● **Provided text**
+ + +

Analysis of typical failure modes of building curtain wall insulating glass.

1. Preface

The development of high-efficiency energy-saving glass is one of the important ways to reduce building energy consumption. Insulating glass is a glass product composed of two or more pieces of glass, separated by a spacer frame with a desiccant in the middle and sealed around the periphery. It has good thermal insulation performance and has been widely used in building doors, windows, and curtain walls. At present, the most widely used structural glass in new buildings around the world is insulating. The production technology and application technology of insulating glass in some developing countries are quite mature and widely used in practice, which has brought significant energy-saving effects to commercial buildings and residential buildings.

The use of organic materials (structural glue, polysulfide glue, etc.) on the edge of insulating glass has defects such as easy aging, weather resistance, air tightness, and relatively poor water tightness. The energy-saving effect of insulating glass is easy to decline or even fail over time, and its durability is difficult to Match the life of the building. After the insulating glass structural adhesive is used for a certain period, its physical aging will also weaken the bonding interface strength, causing interface cracking and air leakage under the action of environmental cyclic loads. Due to the huge usage of insulating glass worldwide and the factors of the insulating glass itself, the quality and safety problems of insulating glass in some developing countries are relatively prominent. This article systematically summarizes various failure modes of insulating glass on the building curtain wall and details the failure reasons. Through the analysis of this article, it is expected to guide technicians to design and use curtain wall insulating glass more reasonably, reduce the occurrence of safety and quality accidents, and improve the safety, reliability, and durability of insulating glass.

2. Typical failure modes of insulating glass

2.1 Insulating glass dew point, condensation, water accumulation

Insulating glass dew point and condensation are the most common failure modes. In the production process of insulating glass, if a sealant with a large gas permeability coefficient is selected, it is easy to cause poor sealing of the insulating glass, degumming and glue breakage of the insulating glass sealing member, sealant failure, and aging. Insufficient water tightness of the sealing member; some super-large insulating glass, due to temperature difference or installation, the sealing member of the insulating glass edge is dislocated and deformed too much, resulting in sealing failure. The above factors open the channel for the water vapor of the insulating glass to enter, resulting in the dew point of the insulating glass, and even the formation of water accumulation in the cavity (as shown in Figure 1), which directly causes the insulation function of the insulating glass to fail. When coated glass is used for insulating glass, due to the action of water vapor, a rainbow phenomenon will appear in the coated insulating glass cavity, or the film layer will be corroded and oxidized.

+ + +

● **Dataset content**
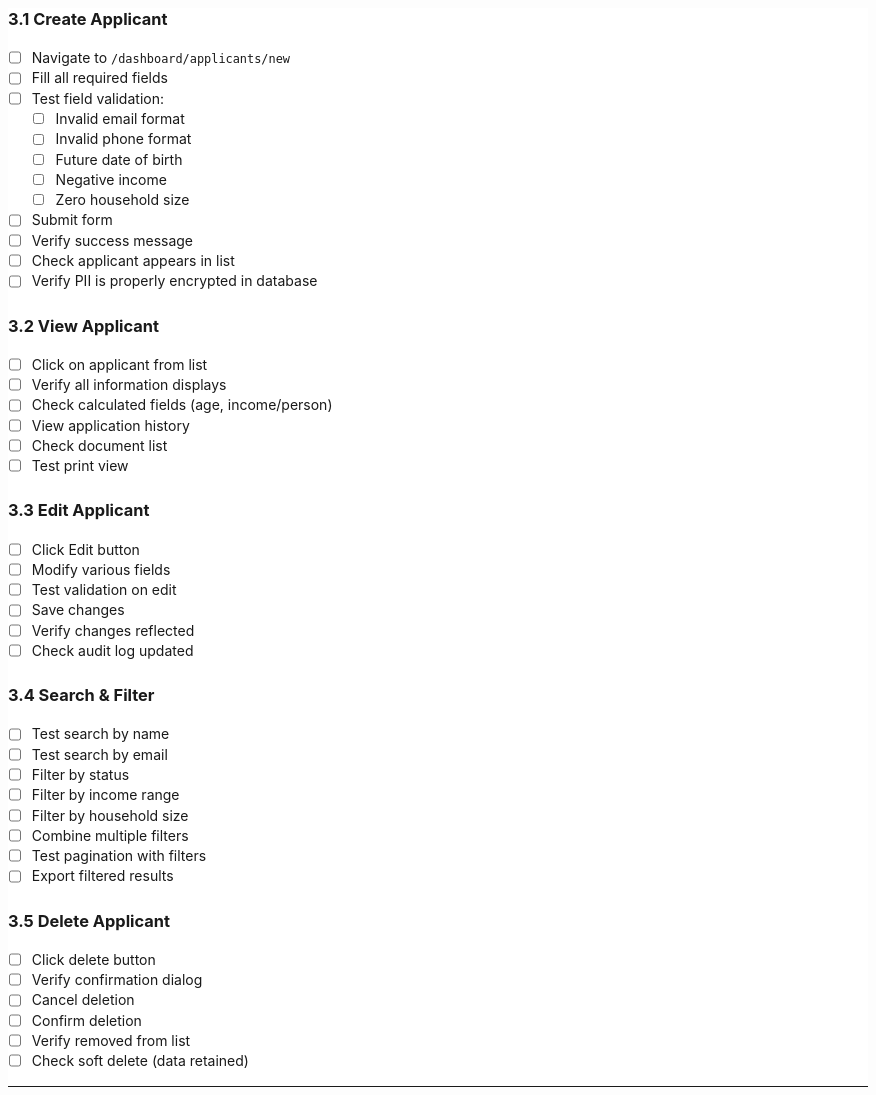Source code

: ### 3.1 Create Applicant
- [ ] Navigate to `/dashboard/applicants/new`
- [ ] Fill all required fields
- [ ] Test field validation:
  - [ ] Invalid email format
  - [ ] Invalid phone format
  - [ ] Future date of birth
  - [ ] Negative income
  - [ ] Zero household size
- [ ] Submit form
- [ ] Verify success message
- [ ] Check applicant appears in list
- [ ] Verify PII is properly encrypted in database

### 3.2 View Applicant
- [ ] Click on applicant from list
- [ ] Verify all information displays
- [ ] Check calculated fields (age, income/person)
- [ ] View application history
- [ ] Check document list
- [ ] Test print view

### 3.3 Edit Applicant
- [ ] Click Edit button
- [ ] Modify various fields
- [ ] Test validation on edit
- [ ] Save changes
- [ ] Verify changes reflected
- [ ] Check audit log updated

### 3.4 Search & Filter
- [ ] Test search by name
- [ ] Test search by email
- [ ] Filter by status
- [ ] Filter by income range
- [ ] Filter by household size
- [ ] Combine multiple filters
- [ ] Test pagination with filters
- [ ] Export filtered results

### 3.5 Delete Applicant
- [ ] Click delete button
- [ ] Verify confirmation dialog
- [ ] Cancel deletion
- [ ] Confirm deletion
- [ ] Verify removed from list
- [ ] Check soft delete (data retained)

---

+ + +

● **Assignment A**
In the provided text on curtain wall insulating glass, how does water vapor get into the cavity of insulating glass? Answer in one to three sentences.
● **Assignment B**
Rewrite the paragraph in the provided text on curtain wall insulating glass that begins "The development of high-efficiency energy-saving glass" as a bulleted list, keeping its main facts.

● **Output A**
Water vapor gets in through a failed seal. The seal can fail because of a sealant with a large gas permeability coefficient, degumming, glue breakage, sealant failure and aging, or insufficient water tightness of the sealing member. In super-large units, temperature difference or installation can also dislocate and overly deform the edge seal, which opens a channel for water vapor to enter.

● **Output B**
- Developing high-efficiency energy-saving glass is one of the important ways to reduce building energy consumption.
- Insulating glass is made of two or more pieces of glass, separated by a spacer frame with a desiccant in the middle and sealed around the periphery.
- It has good thermal insulation performance and is widely used in building doors, windows, and curtain walls.
- It is currently the most widely used structural glass in new buildings around the world.
- In some developing countries, its production and application technology are quite mature and widely used, bringing significant energy savings to commercial and residential buildings.